• **Fragmento del texto**:
....

Fue una vez que ella salía del boliche y se encontró con sus compañeros de robo. Ella insistía en que los seguían, pero no le daban crédito porque habían estado tomando y creían que era pura paranoia. “Tengo costumbre cuando laburo de ir mirando por el espejito del auto. Las veces que caí nos seguían.” “Más vale que sea cierto porque no te convido más”, le decía el hombre al volante. Y era cierto. “No vi cómo lo mataron. Se escucharon los tiros y los gritos de la mina. El otro chabón me echó las culpas a mí, salió y yo quedé. En la comisaría me tuvieron en una oficina y me trasladaron a la Brigada.” Adentro conoció a J., su nueva amiga y compañera de asaltos. Con J. perderían la cuenta de los choferes que encañoraron.
Las muertos son de nosotros
En realidad, dice ella, siempre robó con cualquiera, pero conocidos y de confianza. A los amigos del padre les confió porque pensó que su padre no iba a andar con giles. Pero la traicionaron. Cuando lo dice, cuando lo recuerda y se siente una estúpida, piensa en las veces que ella fue al frente y que ellos se quedaron con la plata. Después nunca más quiso ser segunda. “Yo sólo salgo si soy yo la que manejo el fierro. Las chicas del instituto cayeron casi siempre de garrón, pero yo antes de un garrón prefiero caer por lo que yo hago.” La máxima no es algo que compartan o una especie de derecho que puedan ejercer la mayoría de las chicas ladronas. Lo especialistas coinciden en que las adolescentes suelen asumir roles secundarios y seguir lo que mandan sus novios algunos años mayores haciendo de campana, guardando armas o seduciendo a la víctima. En el caso de Pachi las cosas quedaron demasiado claras después de la experiencia con los adultos. Ni con J., su amiga, ni con Orlando, el chico que se convirtió en su compañero de asaltos, volvería a ceder el lugar del poder que da el arma cargada.
Aunque ha dado golpes en mercados, a camionetas cargadas de mercadería, a restaurantes, se acostumbró a robar autos. Orlando le hacía de chofer. Ella manejaba los tiempos. Tomaban un micro, él se bajaba en una plaza a esperarla. Ella seguía mirando en el camino qué coche estacionado frente a una remisería le gustaba o era como el que ya le habían pedido. Vestida “como para ir a bailar”, con pollera y tacos, encaraba. Haciéndose la tonta, y la dulce, la más inofensiva de las nenas, se ha subido a decenas de autos. Hasta que al momento de pagar, en lugar de sacar de una carterita el dinero, saca el arma. “Callate y dame todo porque te pongo”, suele ser la frase. Sobre todo que cierren la boca. “A mí me convencen al toque, entonces le digo que por favor no me hable. Porque si no empiezan... que mis hijos, que tengo chicos, y me parten el alma y me convencen. Tampoco nunca he pegado. Cuando el Orlando se ponía nervioso y quería pegar, le decía yo: ‘¡quedate quieto que te doy a vos, eh!’”.

....

• **Registros mostrados**:
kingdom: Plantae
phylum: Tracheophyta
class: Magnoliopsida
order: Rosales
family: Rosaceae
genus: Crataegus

....

Según el texto sobre Pachi, ¿por qué ella les pide a las víctimas que no le hablen durante el robo? Responde en una a tres oraciones.

• **Solución**: Porque a ella la convencen enseguida. Si las víctimas empiezan a hablarle de sus hijos, le parten el alma y terminan convenciéndola.